─── Text shown ───

Change in Control. In the event of a Change in Control, any portion of the Option that has not vested as of the date of Change in Control will immediately become exercisable in full.

 
9.     

Withholdings. The Company or your local employer shall have the power and the right to deduct or withhold, or require you to remit to the Company or your local employer, an amount sufficient to satisfy taxes imposed under the laws of any country, state, province, city or other jurisdiction, including but not limited to income taxes, capital gain taxes, transfer taxes, and social security contributions, and National Insurance Contributions, that are required by law to be withheld with respect to the grant of the Option, any exercise of the your rights under this Agreement, the sale of Shares acquired from the exercise of the Option, and/or payment of dividends on Shares acquired pursuant to the Option.

 
10.   

Transfer of Option. You may not transfer the Option or any interest in the Option except by will or the laws of descent and distribution or except as permitted by the Committee and as specified in the Plan.

 
11.   

Forfeiture of Award.

 
  (a)

─── Entries provided ───

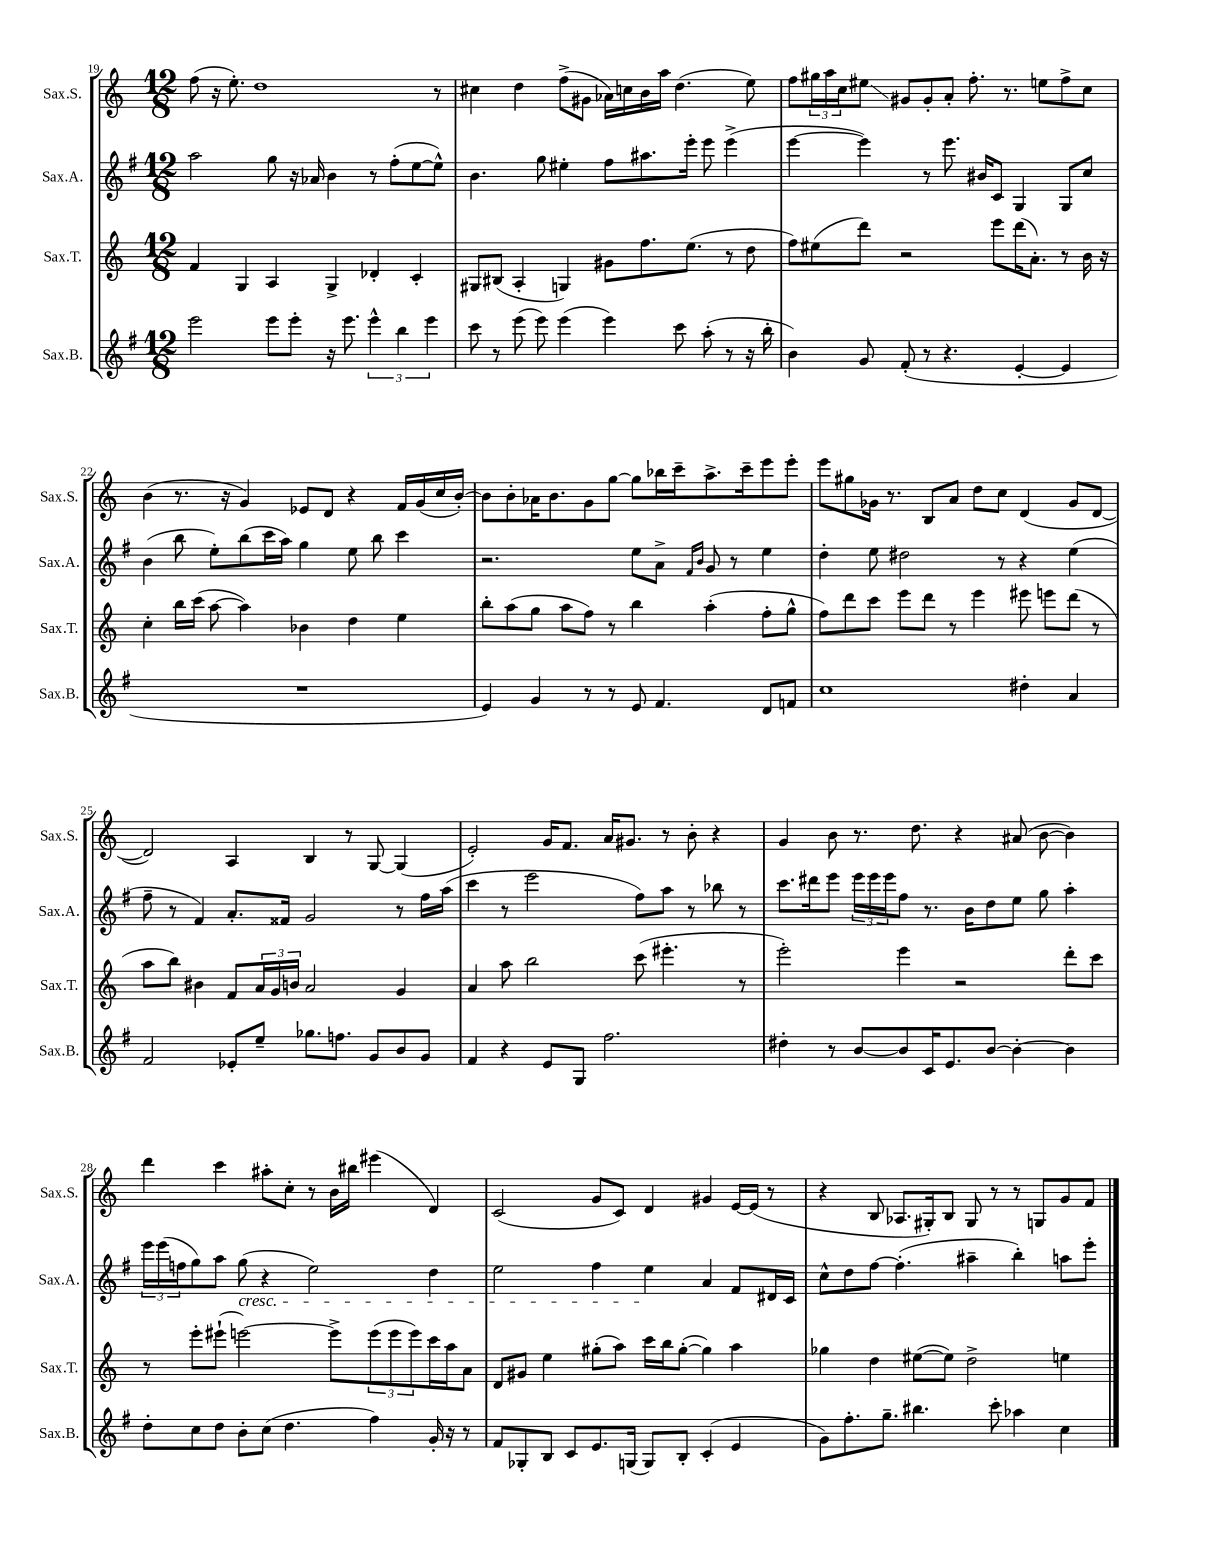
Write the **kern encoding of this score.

**kern	**kern	**kern	**kern
*staff4	*staff3	*staff2	*staff1
*clefG2	*clefG2	*clefG2	*clefG2
*k[f#]	*k[]	*k[f#]	*k[]
*M12/8	*M12/8	*M12/8	*M12/8
2eee	4f	2aa	(8ff
.	.	.	16r
.	.	.	8.ee')
.	4G	.	.
.	.	.	1dd
8eee	4A	8gg	.
8eee'	.	16r	.
.	.	16a-	.
16r	4G^	4b	.
8.eee	.	.	.
6eee^^	4d-'	8r	.
.	.	(8ff#'	.
6bb	.	.	.
.	4c'	[8ee	.
6eee	.	.	.
.	.	8ee^^])	8r
=	=	=	=
8ccc	8G#	4.b	4cc#
8r	(8B#	.	.
(8eee	4A'	.	4dd
8eee)	.	8gg	.
(4eee	4G)	4ee#'	(8ff^
.	.	.	8g#
4eee)	8g#	8ff#	16a-)
.	.	.	16cc
.	8.ff	8.aa#	16b
.	.	.	16aa
8ccc	.	.	(4.dd
.	(8.ee	16eee'	.
(8aa'	.	8eee	.
8r	8r	(4eee^	.
16r	8dd	.	8ee)
16bb'	.	.	.
=	=	=	=
4b)	8ff)	[4eee	8ff
.	(8ee#	.	24gg#
.	.	.	24aa
.	.	.	24cc
8g	8ddd)	4eee])	8ee#
(8f#'	2r	.	8g#
8r	.	8r	8g#'
4.r	.	8.eee	8a'
.	.	.	8.ff'
.	.	16b#	.
.	8eee	8c	.
.	.	.	8.r
[4e'	(16ddd	4G	.
.	8.a')	.	.
.	.	.	8ee
4e]	8r	8G	8ff^
.	16b	8cc	8cc
.	16r	.	.
=	=	=	=
1.r	4cc'	(4b	(4b
.	16bb	8bb	8.r
.	(16ccc	.	.
.	[8aa	8ee')	.
.	.	.	16r
.	4aa])	(8bb	4g)
.	.	16ccc	.
.	.	16aa)	.
.	4b-	4gg	8e-
.	.	.	8d
.	4dd	8ee	4r
.	.	8bb	.
.	4ee	4ccc	16f
.	.	.	(16g
.	.	.	16cc
.	.	.	[16b')
=	=	=	=
4e)	8bb'	2.r	8b]
.	(8aa	.	8b'
4g	8gg	.	16a-
.	.	.	8.b
.	8aa	.	.
8r	8ff)	.	8g
8r	8r	.	[8gg
8e	4bb	8ee	8gg]
4.f#	.	8a^	16bb-
.	.	.	16ccc~
.	.	16qqf#	.
.	.	16qqb	.
.	(4aa'	8g	8.aa^
.	.	8r	.
.	.	.	16ccc~
8d	8ff'	4ee	8eee
8f	8gg^^	.	8eee'
=	=	=	=
1cc	8ff)	4dd'	8eee
.	8ddd	.	8gg#
.	8ccc	8ee	16g-
.	.	.	8.r
.	8eee	2dd#	.
.	8ddd	.	8B
.	8r	.	8a
.	4eee	.	8dd
.	.	8r	8cc
4dd#'	8eee#	4r	(4d
.	8eee	.	.
4a	(8ddd	(4ee	8g-
.	8r	.	[8d
=	=	=	=
2f#	8aa	8ff#~	2d])
.	8bb)	8r	.
.	4b#	4f#)	.
8e-'	8f	8.a'	4A
8ee~	24a	.	.
.	24g	.	.
.	.	16f##	.
.	24b	.	.
8.gg-	2a	2g	4B
8.ff	.	.	.
.	.	.	8r
8g	.	.	[8G
8b	4g	8r	(4G]
8g	.	16ff#	.
.	.	(16aa	.
=	=	=	=
4f#	4a	4ccc	2e')
4r	8aa	8r	.
.	2bb	2eee	.
8e	.	.	16g
.	.	.	8.f
8G	.	.	.
2.ff#	.	.	16a
.	.	.	8.g#
.	(8ccc	8ff#)	.
.	4.eee#'	8aa	8r
.	.	8r	8b'
.	.	8bb-	4r
.	8r	8r	.
=	=	=	=
4dd#'	2eee')	8.ccc	4g
.	.	16ddd#	.
8r	.	8eee	8b
[8b	.	24eee	8.r
.	.	24eee	.
.	.	24eee	.
8b]	4eee	8ff#	.
.	.	.	8.dd
16c	.	8.r	.
8.e	.	.	.
.	2r	.	4r
.	.	16b	.
[8b	.	8dd	.
4b'_	.	8ee	(8a#
.	.	8gg	[8b
4b]	8ddd'	4aa'	4b])
.	8ccc	.	.
=	=	=	=
8dd'	8r	24eee	4ddd
.	.	(24eee	.
.	.	24ff	.
8cc	8eee'	8gg)	.
8dd	(8eee#`	8aa	4ccc
8b'	[2eee)	(8gg	.
(8cc	.	4r	8aa#'
4.dd	.	.	8cc'
.	.	2ee)	8r
.	8eee^]	.	16b
.	.	.	16bb#
4ff#)	(12eee	.	(4eee#
.	12eee	.	.
.	12eee)	.	.
16g'	16ccc	4dd	4d)
16r	16aa	.	.
8r	8a	.	.
=	=	=	=
8f#	8d	2ee	(2c
8G-'	8g#	.	.
8B	4ee	.	.
8c	.	.	.
8.e	(8gg#'	4ff#	8g
.	8aa)	.	8c)
(16G	.	.	.
8G)	16ccc	4ee	4d
.	16bb	.	.
8B'	([8gg#'	.	.
(4c'	4gg#])	4a	4g#
4e	4aa	8f#	[16e
.	.	.	(16e]
.	.	16d#	8r
.	.	16c	.
=	=	=	=
8g)	4gg-	8cc^^	4r
8.ff#'	.	8dd	.
.	4dd	[8ff#	8B
8.gg~	.	.	.
.	.	(4.ff#']	8.A-
4.bb#	([8ee#	.	.
.	.	.	16G#')
.	8ee#])	.	8B
.	2dd^	4aa#~	8G#
8ccc'	.	.	8r
4aa-	.	4bb')	8r
.	.	.	8G
4cc	4ee	8aa	8g
.	.	8eee'	8f
==	==	==	==
*-	*-	*-	*-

───

Challenges:
1) Translate this sentence from the agreement excerpt into Spanish: "You may not transfer the Option or any interest in the Option except by will or the laws of descent and distribution or except as permitted by the Committee and as specified in the Plan."
2) According to the agreement excerpt, what happens to any portion of the Option that has not vested as of the date of a Change in Control?

The results:
1) Usted no podrá transferir la Opción ni ningún interés en la Opción, salvo por testamento o conforme a las leyes de sucesión y distribución, o salvo según lo permita el Comité y según lo especificado en el Plan.

2) It immediately becomes exercisable in full.